- Anbar Location within Iran
- Coordinates: 36°37′47″N 46°10′43″E﻿ / ﻿36.62972°N 46.17861°E
- Country: Iran
- Province: West Azerbaijan
- County: Bukan
- Bakhsh: Simmineh
- Rural District: Akhtachi-ye Sharqi

Population (2006)
- • Total: 233
- Time zone: UTC+3:30 (IRST)
- • Summer (DST): UTC+4:30 (IRDT)

= Anbar, West Azerbaijan =

Anbar (انبار, also Romanized as Anbār; also known as Anbār-e Soflá) is a village in Akhtachi-ye Sharqi Rural District, Simmineh District, Bukan County, West Azerbaijan Province, Iran. At the 2006 census, its population was 233, in 36 families.

== Activities ==
Being in the vicinity of Majid Khan river, has turned Anbar into a valuable place with fertile farms for farming. The majority of people in Anbar are normally engaged in farming from Spring till the mid-fall. The major farming products of this village are sugar beet, Alfalfa, wheat and recently potato.

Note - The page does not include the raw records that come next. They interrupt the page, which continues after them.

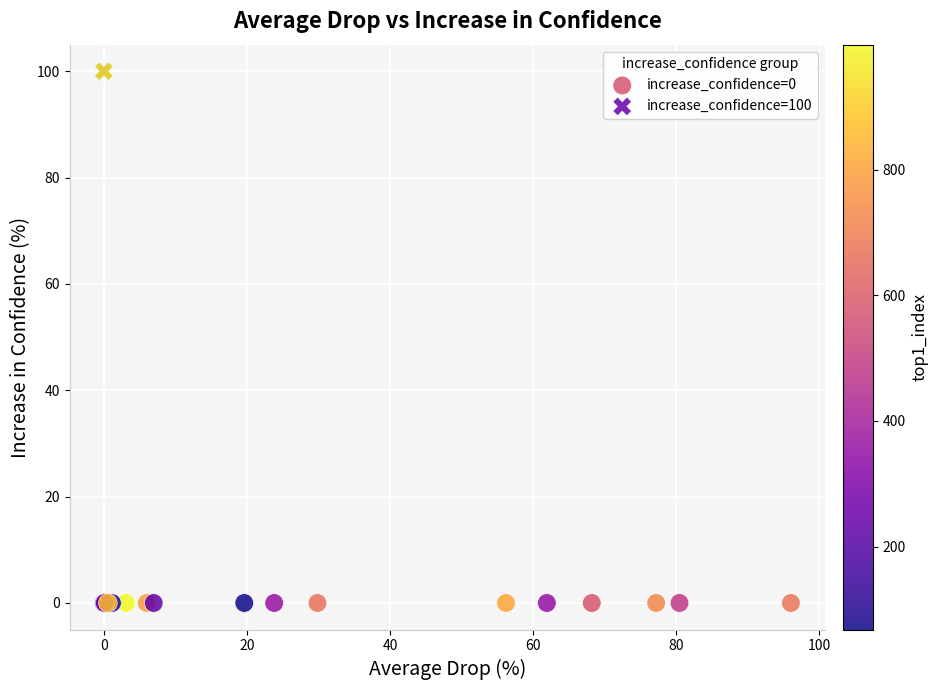

Which series reaches the minimum Y coordinate?

increase_confidence=0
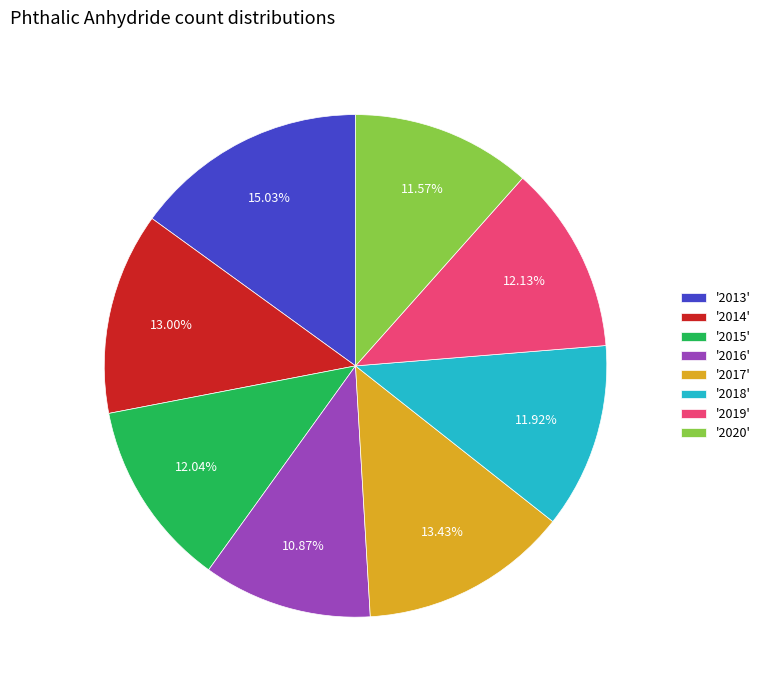

Combined, do '2020' and '2015' account for over 50%?

No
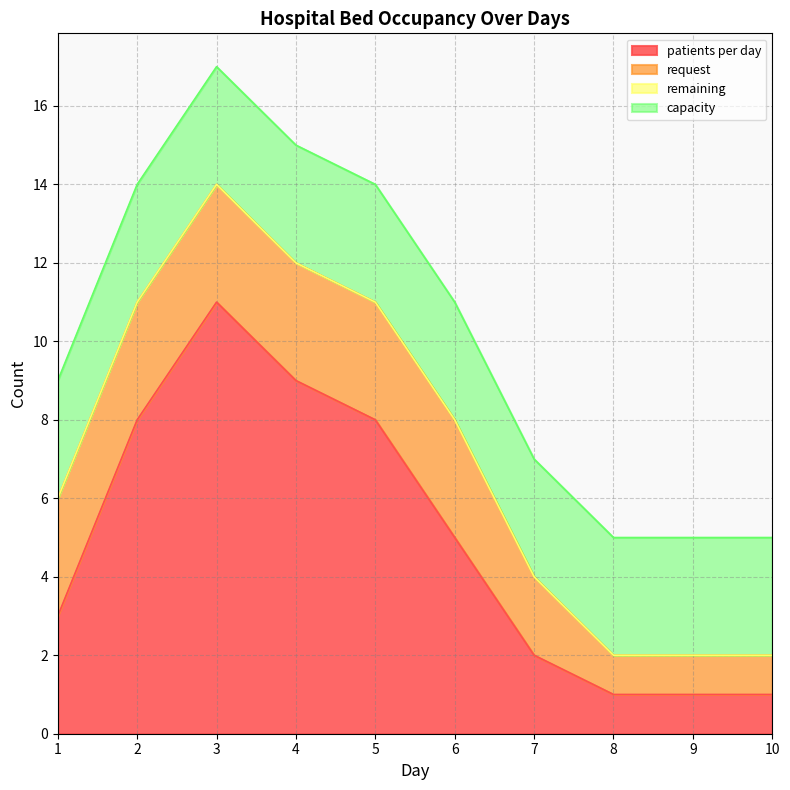

The value of remaining at 1 is 0. True or false?

True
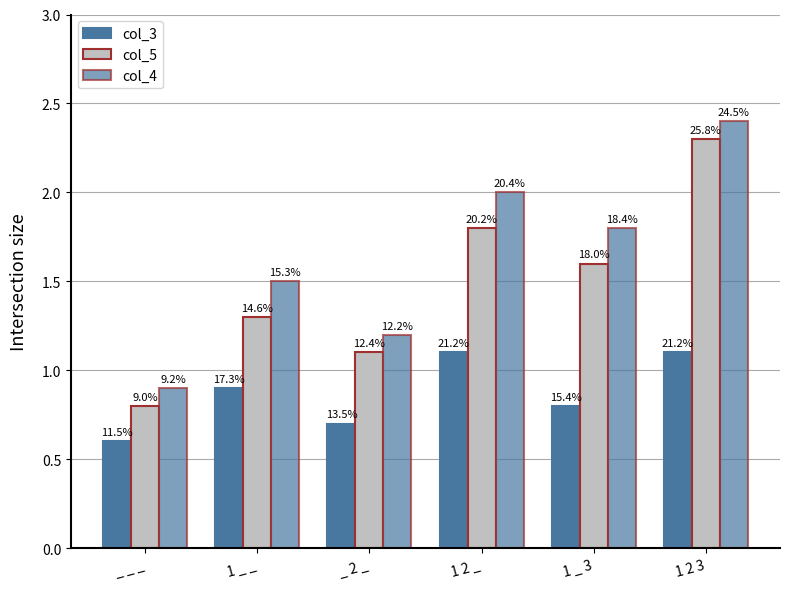

What is the sum of all col_4 values?

9.8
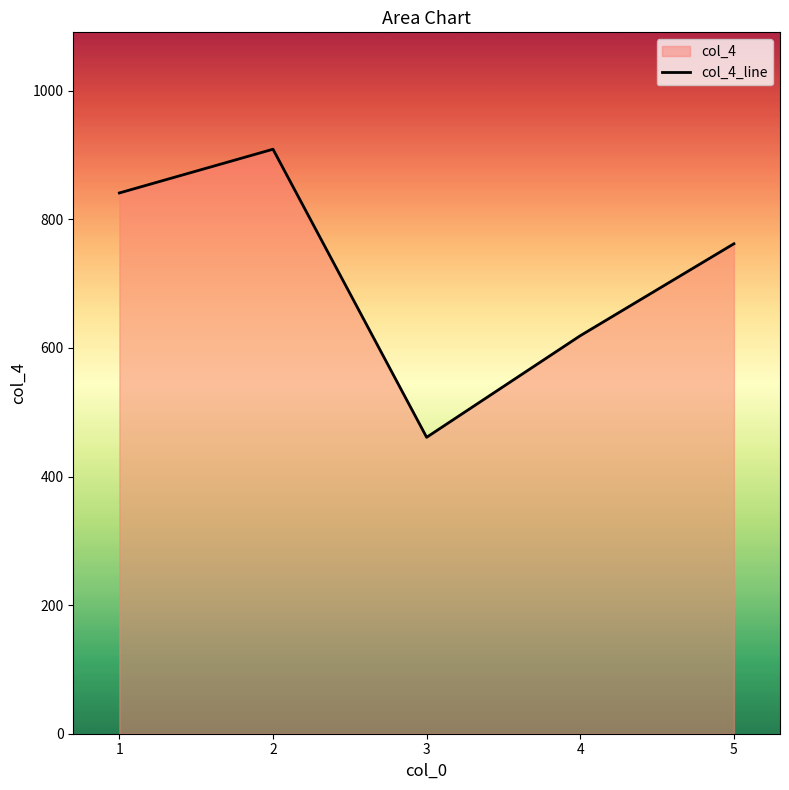

True or false: the data has more than 0 interior local peaks.

True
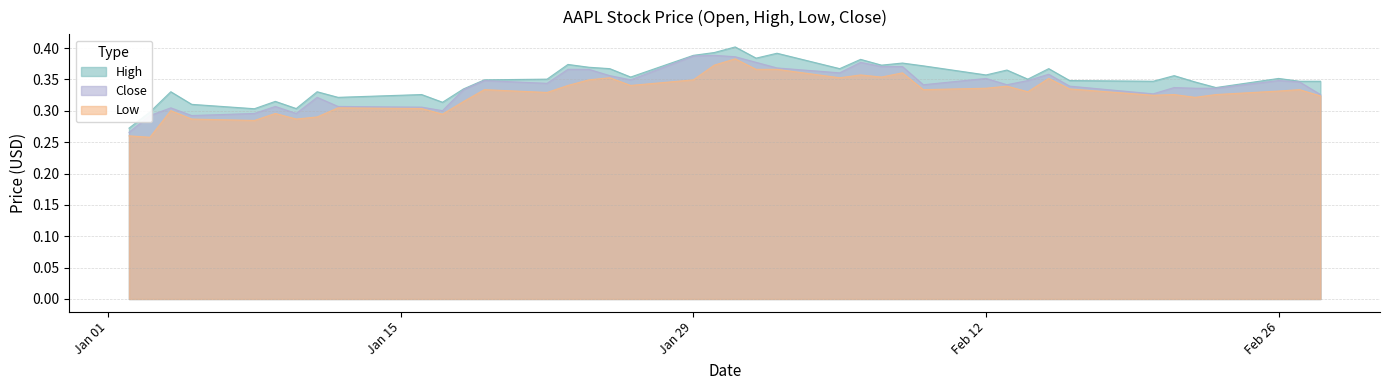

The value of High at 22-02-2001 is 0.3. True or false?

True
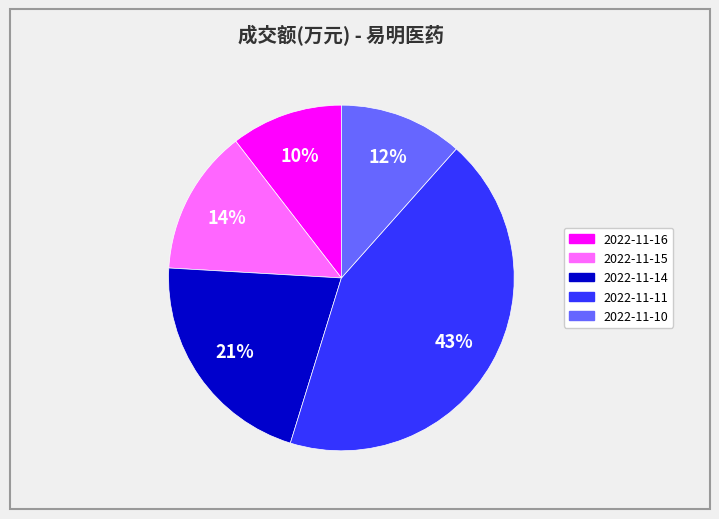

Count the number of slices in the pie.

5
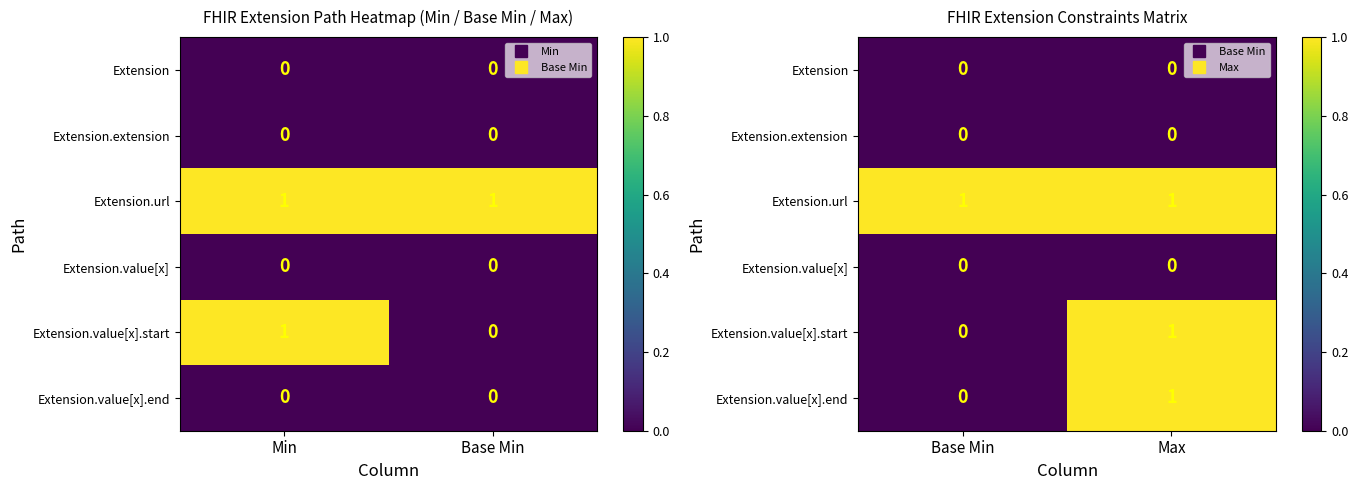

Count the number of data series in this chart.

6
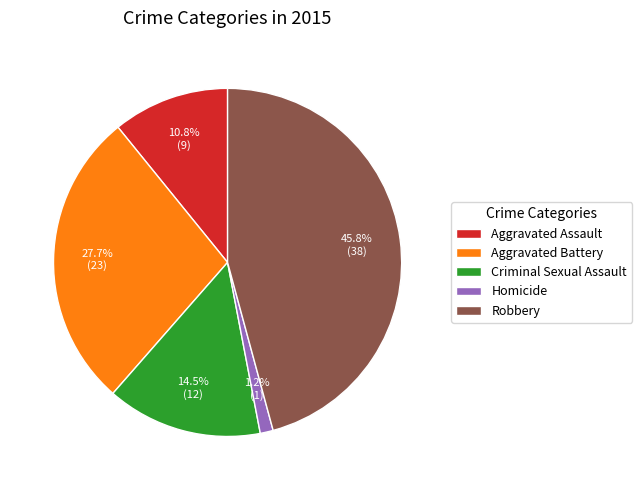

How many segments does this pie chart have?

5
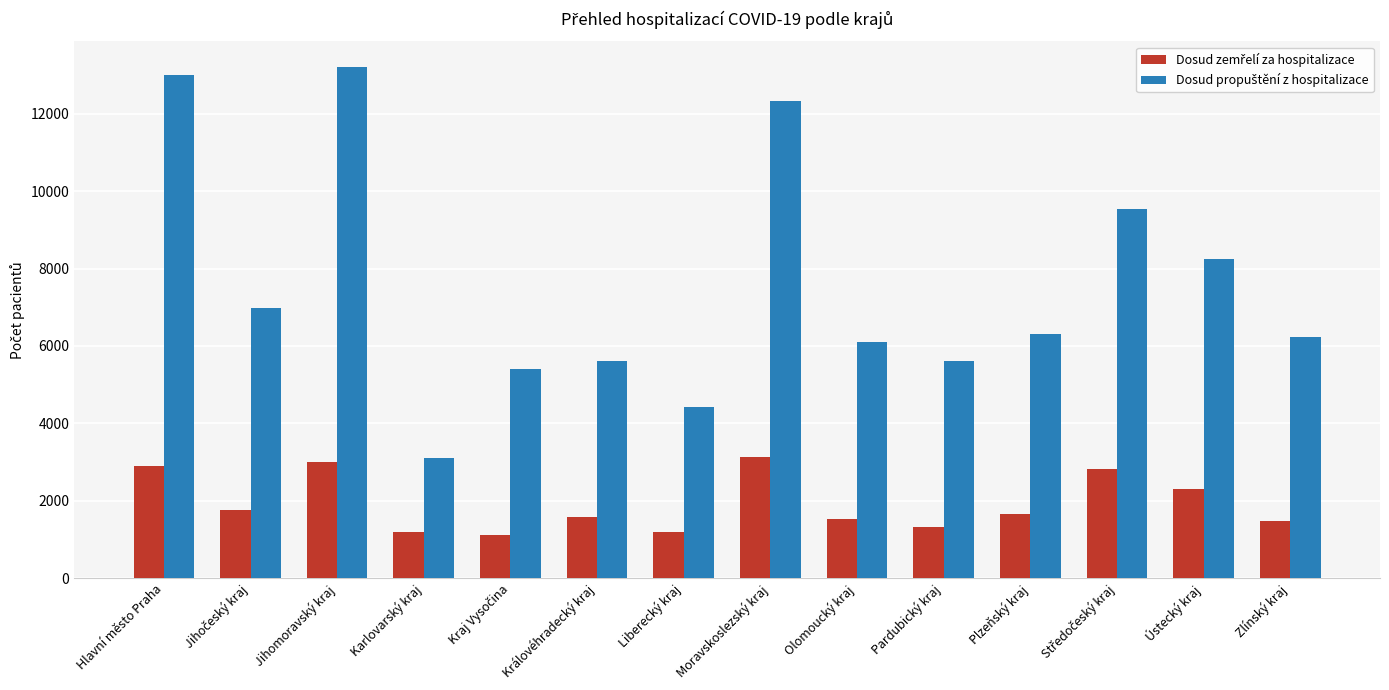

Does the chart contain stacked bars?

No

Anbar has cold winters which provides a good environment for young people for indoor games and activities. Joraben(جورابین) is the most popular game played by villagers in winter. They normally gather together in the CheqeXane(چقه خانه) which is a place provided for gatherings and play there.

== History ==
Because of a heavy flood in 1972, a big part of villagers moved to a higher place, next to Anbar called Gerd Ghabran. Anbar has always been under the threat of flood over the years.